For the same $850 per household, fiber has become the go-to technology for public and independent telecoms, utilities and even some cable companies. Almost all large developers are turning to fiber for its future-proof ability to perform.
Wireless alternatives, like WiFi and WiMAX, can’t deliver high-consumption technologies like HDTV… in fact, they have trouble with even a standard TV signal. The DSL variants— even cable and satellite links— can deliver HDTV, but with low reliability and high operating cost. And that’s just today— what about the broadband demands of the future?


Think about this: one bundle of optical fiber cable, not much thicker than an ordinary pencil, could carry ALL of the world’s current communications traffic.

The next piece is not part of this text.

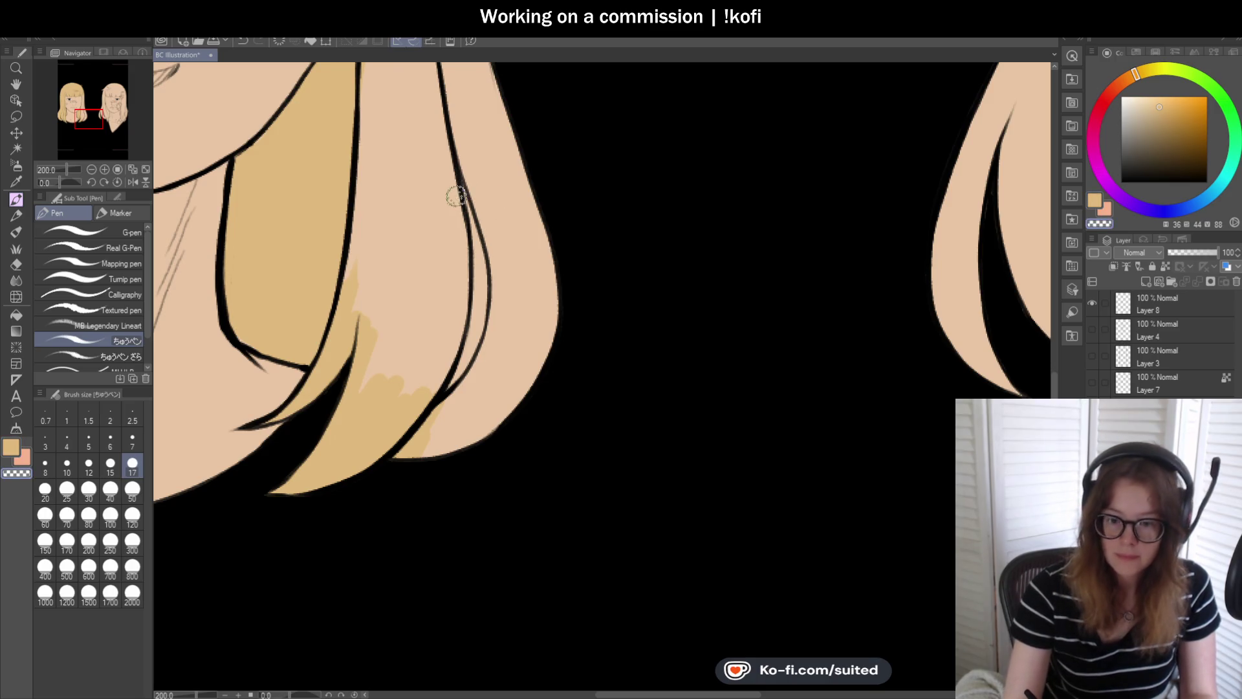
scroll(458, 195, "up", 2)
left_click_drag(461, 169, 503, 332)
left_click_drag(488, 283, 504, 336)
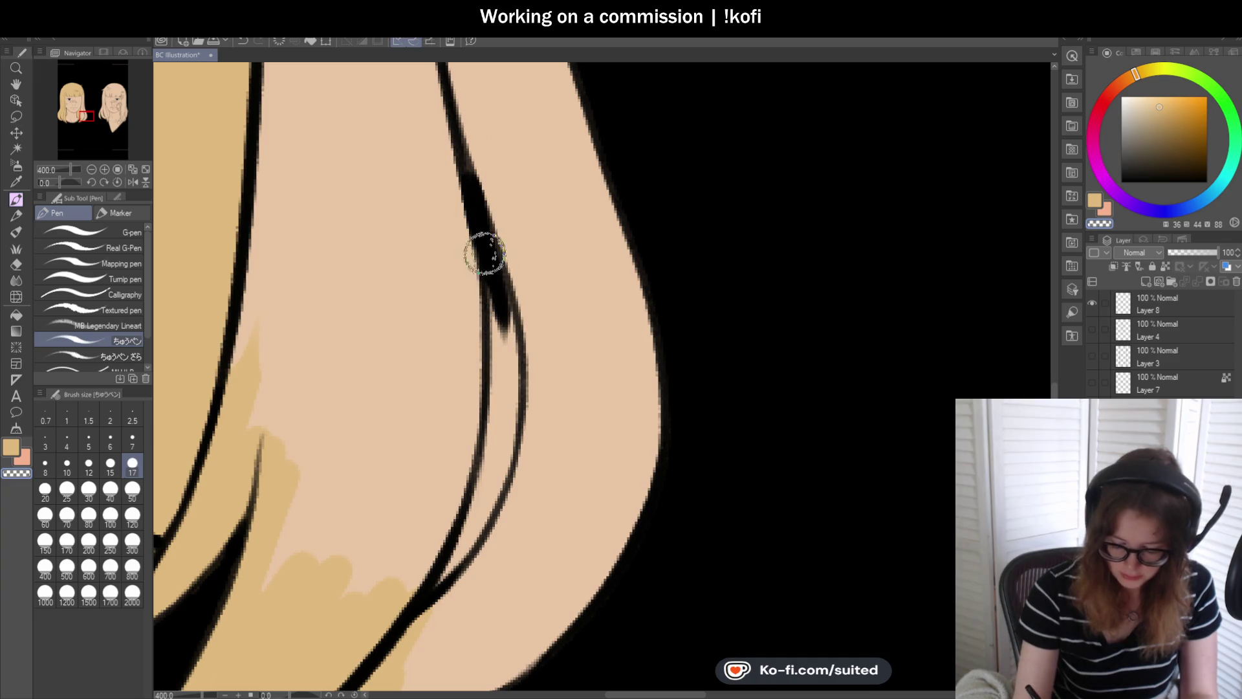
left_click_drag(493, 263, 507, 382)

Different people look at FTTH in different ways:

  1. Engineers constantly talk about bandwidth, as if raw capacity to move data is an end itself
  2. Consumers are concerned with bandwidth products and services on the market right now, not future technologies that will almost certainly require greater broadband capability
  3. Political leaders, economists and academics see bandwidth as a publicly available infrastructure, a utility that makes it easier to develop new products and start new businesses

Infrastructure affects property values. A house with public street, water and sewer, schools and utilities is worth much more than a house without those same commodities. And just as people argue about how much is enough with public utilities, the same holds true for bandwidth. Who should pay for it? Should it look like a telephone system (which historically uses a network technology different from an Ethernet or office network), or should it be a network resembling what the cable companies have developed?

If you’re working in property development— in either residential or business structures— why outfit your beautiful new buildings with 120-year-old copper technology that costs as much (or more) than fiber, and will be perfectly obsolete in just a few years?

If you run a telecom or cable company, why give up competitive advantage to the builders of fiber networks that are cheaper to run, more reliable and can deliver premium services that you can’t?

If you are a municipal official, how can you explain to your constituents that your community will be bypassed by the successor to the Interstate Highway System, the Information Highway?

And if you are a consumer, can you afford to buy a home that will have to be extensively re-equipped in a few years to accommodate that hot new video technology or phone system your job demands?

Get ready for the advantages of fiber-to-the-home.